Saved entries
------------------------------

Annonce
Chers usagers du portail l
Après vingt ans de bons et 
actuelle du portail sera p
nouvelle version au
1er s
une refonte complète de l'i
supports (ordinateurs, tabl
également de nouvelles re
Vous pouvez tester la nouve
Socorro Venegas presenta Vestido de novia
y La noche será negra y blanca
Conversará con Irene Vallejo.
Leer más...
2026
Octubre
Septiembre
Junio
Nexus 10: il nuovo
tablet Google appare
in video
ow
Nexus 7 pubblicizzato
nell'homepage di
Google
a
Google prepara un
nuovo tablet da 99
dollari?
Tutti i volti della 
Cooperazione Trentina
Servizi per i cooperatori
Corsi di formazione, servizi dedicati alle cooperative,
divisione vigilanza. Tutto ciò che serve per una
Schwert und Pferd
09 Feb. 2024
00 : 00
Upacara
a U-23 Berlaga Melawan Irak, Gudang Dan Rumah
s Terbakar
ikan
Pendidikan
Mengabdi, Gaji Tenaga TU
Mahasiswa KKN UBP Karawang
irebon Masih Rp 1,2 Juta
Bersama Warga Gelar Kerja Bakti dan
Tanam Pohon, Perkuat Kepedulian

------------------------------

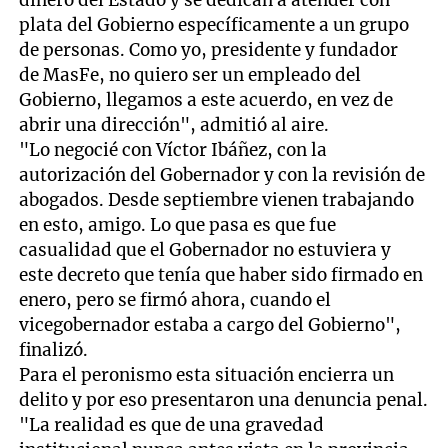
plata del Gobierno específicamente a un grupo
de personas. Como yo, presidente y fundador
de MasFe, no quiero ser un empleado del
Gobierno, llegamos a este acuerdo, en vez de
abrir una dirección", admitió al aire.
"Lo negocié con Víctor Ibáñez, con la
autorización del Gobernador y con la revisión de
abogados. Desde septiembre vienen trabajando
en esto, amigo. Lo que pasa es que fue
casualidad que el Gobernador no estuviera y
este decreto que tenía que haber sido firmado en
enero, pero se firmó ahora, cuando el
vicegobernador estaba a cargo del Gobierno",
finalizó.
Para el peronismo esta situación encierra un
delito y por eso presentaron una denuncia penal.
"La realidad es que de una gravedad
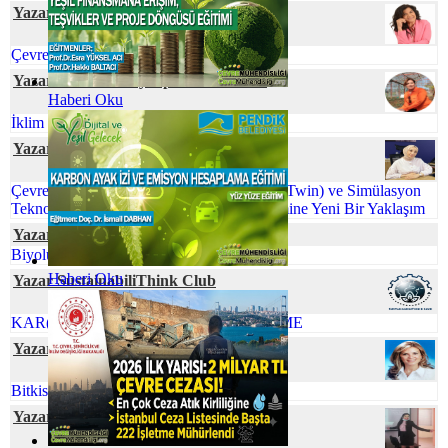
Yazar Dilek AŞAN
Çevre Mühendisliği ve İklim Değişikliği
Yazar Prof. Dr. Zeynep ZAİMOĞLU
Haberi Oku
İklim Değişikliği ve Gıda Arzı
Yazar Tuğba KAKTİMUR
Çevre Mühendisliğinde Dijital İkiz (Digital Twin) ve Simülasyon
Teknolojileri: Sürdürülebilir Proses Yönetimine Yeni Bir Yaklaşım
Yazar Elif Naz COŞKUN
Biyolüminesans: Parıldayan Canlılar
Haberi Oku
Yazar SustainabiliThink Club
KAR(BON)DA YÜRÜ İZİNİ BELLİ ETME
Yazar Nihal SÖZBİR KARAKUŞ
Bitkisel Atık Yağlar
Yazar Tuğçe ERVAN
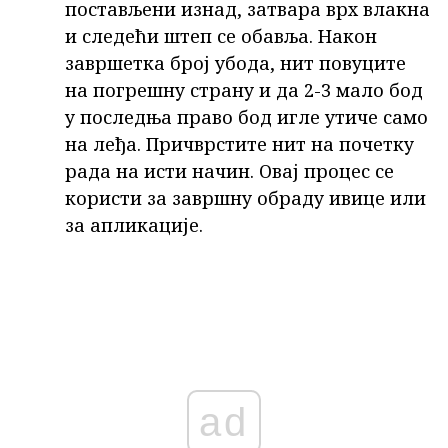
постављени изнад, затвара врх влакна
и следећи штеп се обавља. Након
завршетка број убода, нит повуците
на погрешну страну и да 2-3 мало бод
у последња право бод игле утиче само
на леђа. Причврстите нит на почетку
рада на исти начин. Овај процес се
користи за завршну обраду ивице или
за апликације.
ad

------------------------------

→ **Task objective**: Each line above from the one with "une refonte complète de l'i" up to and including the one with "Tanam Pohon, Perkuat Kepedulian" must be set down exactly, and no line outside that span may appear.

→ **Expected answer**:
une refonte complète de l'i
supports (ordinateurs, tabl
également de nouvelles re
Vous pouvez tester la nouve
Socorro Venegas presenta Vestido de novia
y La noche será negra y blanca
Conversará con Irene Vallejo.
Leer más...
2026
Octubre
Septiembre
Junio
Nexus 10: il nuovo
tablet Google appare
in video
ow
Nexus 7 pubblicizzato
nell'homepage di
Google
a
Google prepara un
nuovo tablet da 99
dollari?
Tutti i volti della 
Cooperazione Trentina
Servizi per i cooperatori
Corsi di formazione, servizi dedicati alle cooperative,
divisione vigilanza. Tutto ciò che serve per una
Schwert und Pferd
09 Feb. 2024
00 : 00
Upacara
a U-23 Berlaga Melawan Irak, Gudang Dan Rumah
s Terbakar
ikan
Pendidikan
Mengabdi, Gaji Tenaga TU
Mahasiswa KKN UBP Karawang
irebon Masih Rp 1,2 Juta
Bersama Warga Gelar Kerja Bakti dan
Tanam Pohon, Perkuat Kepedulian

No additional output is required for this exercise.